ACTIVITY |
The lines to reproduce from the material below are those from the one containing "Подсветка в камере" through the one containing "со Ал-Араби. Натпреварувањетo, кое", both included; write them out exactly and add nothing.

--

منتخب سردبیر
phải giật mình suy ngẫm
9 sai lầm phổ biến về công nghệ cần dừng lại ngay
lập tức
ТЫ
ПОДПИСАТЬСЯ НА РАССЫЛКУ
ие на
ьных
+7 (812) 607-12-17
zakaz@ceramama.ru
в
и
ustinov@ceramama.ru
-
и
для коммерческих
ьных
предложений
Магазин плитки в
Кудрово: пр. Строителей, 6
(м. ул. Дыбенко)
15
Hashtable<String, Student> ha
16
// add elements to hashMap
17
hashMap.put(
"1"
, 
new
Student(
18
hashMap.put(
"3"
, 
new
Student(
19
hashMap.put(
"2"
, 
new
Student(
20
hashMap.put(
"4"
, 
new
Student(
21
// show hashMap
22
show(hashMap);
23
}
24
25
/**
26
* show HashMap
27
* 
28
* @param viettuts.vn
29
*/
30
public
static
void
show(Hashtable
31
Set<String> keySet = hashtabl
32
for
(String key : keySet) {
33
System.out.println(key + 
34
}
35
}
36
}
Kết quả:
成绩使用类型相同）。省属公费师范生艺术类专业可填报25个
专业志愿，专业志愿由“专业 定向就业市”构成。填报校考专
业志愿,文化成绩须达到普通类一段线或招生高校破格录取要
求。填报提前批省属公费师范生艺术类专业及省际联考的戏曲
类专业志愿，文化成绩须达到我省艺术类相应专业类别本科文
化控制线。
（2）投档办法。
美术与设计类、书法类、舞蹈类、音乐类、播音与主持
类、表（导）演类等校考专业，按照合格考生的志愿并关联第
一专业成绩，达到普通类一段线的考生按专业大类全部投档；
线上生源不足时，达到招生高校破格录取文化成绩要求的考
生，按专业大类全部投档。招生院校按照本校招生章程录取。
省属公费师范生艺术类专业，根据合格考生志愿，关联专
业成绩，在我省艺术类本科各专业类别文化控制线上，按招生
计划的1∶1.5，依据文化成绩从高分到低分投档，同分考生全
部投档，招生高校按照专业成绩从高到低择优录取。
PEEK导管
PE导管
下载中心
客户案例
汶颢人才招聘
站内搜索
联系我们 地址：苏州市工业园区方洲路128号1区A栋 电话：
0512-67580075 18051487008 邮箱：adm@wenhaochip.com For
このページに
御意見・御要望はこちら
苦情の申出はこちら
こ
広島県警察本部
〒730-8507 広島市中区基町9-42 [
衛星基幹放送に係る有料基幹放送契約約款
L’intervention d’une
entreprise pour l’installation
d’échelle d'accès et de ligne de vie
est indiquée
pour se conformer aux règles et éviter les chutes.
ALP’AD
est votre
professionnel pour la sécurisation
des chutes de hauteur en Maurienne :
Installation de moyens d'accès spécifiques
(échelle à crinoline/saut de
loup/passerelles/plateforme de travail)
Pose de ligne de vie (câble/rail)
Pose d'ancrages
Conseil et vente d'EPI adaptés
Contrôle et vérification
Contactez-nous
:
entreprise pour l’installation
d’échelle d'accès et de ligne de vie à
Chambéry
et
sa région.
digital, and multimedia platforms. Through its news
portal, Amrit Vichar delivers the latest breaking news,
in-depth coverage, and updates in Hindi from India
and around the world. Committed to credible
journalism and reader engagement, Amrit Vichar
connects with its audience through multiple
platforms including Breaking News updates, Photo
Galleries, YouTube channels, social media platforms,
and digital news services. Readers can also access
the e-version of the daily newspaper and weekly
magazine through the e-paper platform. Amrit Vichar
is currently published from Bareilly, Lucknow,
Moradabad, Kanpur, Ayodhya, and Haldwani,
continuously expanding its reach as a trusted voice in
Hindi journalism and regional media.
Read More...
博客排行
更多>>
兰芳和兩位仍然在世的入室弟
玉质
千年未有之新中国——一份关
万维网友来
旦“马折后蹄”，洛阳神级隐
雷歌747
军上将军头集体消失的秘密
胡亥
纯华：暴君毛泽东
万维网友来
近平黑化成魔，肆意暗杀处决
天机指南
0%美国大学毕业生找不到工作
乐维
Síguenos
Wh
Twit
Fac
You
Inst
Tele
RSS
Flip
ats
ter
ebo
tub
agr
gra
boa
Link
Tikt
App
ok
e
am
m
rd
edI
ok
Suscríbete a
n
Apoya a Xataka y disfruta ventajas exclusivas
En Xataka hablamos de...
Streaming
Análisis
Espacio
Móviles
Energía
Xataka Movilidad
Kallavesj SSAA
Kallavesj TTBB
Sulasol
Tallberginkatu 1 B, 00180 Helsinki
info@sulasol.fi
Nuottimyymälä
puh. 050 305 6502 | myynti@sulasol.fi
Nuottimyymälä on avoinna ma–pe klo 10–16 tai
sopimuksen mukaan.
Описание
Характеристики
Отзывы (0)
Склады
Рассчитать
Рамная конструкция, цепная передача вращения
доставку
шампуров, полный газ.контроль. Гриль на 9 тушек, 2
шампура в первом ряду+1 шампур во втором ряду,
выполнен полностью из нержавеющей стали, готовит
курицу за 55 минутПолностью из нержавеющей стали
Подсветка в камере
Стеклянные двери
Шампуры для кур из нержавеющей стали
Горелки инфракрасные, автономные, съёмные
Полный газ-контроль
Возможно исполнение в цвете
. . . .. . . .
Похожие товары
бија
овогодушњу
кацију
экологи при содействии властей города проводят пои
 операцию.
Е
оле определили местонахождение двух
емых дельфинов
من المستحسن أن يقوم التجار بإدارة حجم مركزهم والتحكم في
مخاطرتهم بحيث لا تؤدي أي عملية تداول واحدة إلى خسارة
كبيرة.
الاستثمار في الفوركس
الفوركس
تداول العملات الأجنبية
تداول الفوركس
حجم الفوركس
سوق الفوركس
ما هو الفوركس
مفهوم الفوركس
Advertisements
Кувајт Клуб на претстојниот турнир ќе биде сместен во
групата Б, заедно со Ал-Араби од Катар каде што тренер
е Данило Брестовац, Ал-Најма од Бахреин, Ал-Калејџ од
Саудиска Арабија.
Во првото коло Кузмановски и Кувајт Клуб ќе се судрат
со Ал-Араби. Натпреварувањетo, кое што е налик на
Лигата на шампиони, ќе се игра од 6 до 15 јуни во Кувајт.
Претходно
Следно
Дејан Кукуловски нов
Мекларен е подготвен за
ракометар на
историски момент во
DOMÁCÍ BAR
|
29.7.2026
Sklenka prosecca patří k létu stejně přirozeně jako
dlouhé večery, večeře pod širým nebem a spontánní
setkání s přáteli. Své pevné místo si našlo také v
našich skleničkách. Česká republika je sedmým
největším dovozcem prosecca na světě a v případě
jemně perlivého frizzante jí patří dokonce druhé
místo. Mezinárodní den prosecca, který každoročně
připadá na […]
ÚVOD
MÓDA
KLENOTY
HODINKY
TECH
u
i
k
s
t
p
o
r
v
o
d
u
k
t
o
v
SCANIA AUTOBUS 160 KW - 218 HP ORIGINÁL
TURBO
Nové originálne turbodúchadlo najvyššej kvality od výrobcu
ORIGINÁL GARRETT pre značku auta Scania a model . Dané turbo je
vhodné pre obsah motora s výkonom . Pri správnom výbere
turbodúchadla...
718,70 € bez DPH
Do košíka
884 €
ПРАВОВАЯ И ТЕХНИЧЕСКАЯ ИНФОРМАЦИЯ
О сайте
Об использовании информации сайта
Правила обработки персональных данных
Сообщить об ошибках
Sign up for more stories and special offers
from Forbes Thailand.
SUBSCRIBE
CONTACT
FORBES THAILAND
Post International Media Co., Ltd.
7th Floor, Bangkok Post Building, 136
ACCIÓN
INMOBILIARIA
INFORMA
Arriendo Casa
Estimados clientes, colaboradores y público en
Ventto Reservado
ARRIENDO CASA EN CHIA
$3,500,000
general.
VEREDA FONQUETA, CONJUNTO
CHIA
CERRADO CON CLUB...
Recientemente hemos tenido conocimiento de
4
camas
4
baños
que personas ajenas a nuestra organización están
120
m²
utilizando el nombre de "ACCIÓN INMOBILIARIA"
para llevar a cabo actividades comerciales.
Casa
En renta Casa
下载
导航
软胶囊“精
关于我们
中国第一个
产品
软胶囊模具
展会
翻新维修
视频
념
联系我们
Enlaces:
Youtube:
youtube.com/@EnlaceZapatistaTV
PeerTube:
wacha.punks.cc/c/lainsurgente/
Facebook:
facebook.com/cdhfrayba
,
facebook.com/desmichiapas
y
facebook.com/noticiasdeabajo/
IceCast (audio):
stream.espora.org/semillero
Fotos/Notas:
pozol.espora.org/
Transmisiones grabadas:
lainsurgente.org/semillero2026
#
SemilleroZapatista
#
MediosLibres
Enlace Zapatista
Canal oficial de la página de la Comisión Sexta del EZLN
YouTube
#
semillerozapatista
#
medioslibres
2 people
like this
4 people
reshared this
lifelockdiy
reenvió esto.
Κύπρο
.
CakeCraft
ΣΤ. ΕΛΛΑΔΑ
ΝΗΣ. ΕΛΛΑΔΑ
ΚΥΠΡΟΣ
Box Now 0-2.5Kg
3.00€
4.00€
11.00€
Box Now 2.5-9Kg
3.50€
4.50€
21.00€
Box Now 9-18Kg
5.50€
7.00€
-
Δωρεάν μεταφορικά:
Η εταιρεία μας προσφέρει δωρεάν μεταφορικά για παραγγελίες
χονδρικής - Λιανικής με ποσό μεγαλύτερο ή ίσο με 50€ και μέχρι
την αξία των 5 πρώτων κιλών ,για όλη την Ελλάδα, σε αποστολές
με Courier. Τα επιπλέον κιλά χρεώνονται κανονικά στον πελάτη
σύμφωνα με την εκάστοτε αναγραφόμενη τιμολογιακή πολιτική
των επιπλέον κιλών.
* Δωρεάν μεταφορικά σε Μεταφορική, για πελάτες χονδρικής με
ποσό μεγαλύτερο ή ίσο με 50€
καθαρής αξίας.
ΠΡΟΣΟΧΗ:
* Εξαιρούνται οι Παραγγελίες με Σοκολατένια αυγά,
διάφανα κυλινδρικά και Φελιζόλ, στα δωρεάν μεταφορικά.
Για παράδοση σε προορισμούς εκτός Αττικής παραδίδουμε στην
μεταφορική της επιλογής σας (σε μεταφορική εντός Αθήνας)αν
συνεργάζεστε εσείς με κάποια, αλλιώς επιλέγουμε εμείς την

--

RESPONSE TO THE TASK |
Подсветка в камере
Стеклянные двери
Шампуры для кур из нержавеющей стали
Горелки инфракрасные, автономные, съёмные
Полный газ-контроль
Возможно исполнение в цвете
. . . .. . . .
Похожие товары
бија
овогодушњу
кацију
экологи при содействии властей города проводят пои
 операцию.
Е
оле определили местонахождение двух
емых дельфинов
من المستحسن أن يقوم التجار بإدارة حجم مركزهم والتحكم في
مخاطرتهم بحيث لا تؤدي أي عملية تداول واحدة إلى خسارة
كبيرة.
الاستثمار في الفوركس
الفوركس
تداول العملات الأجنبية
تداول الفوركس
حجم الفوركس
سوق الفوركس
ما هو الفوركس
مفهوم الفوركس
Advertisements
Кувајт Клуб на претстојниот турнир ќе биде сместен во
групата Б, заедно со Ал-Араби од Катар каде што тренер
е Данило Брестовац, Ал-Најма од Бахреин, Ал-Калејџ од
Саудиска Арабија.
Во првото коло Кузмановски и Кувајт Клуб ќе се судрат
со Ал-Араби. Натпреварувањетo, кое што е налик на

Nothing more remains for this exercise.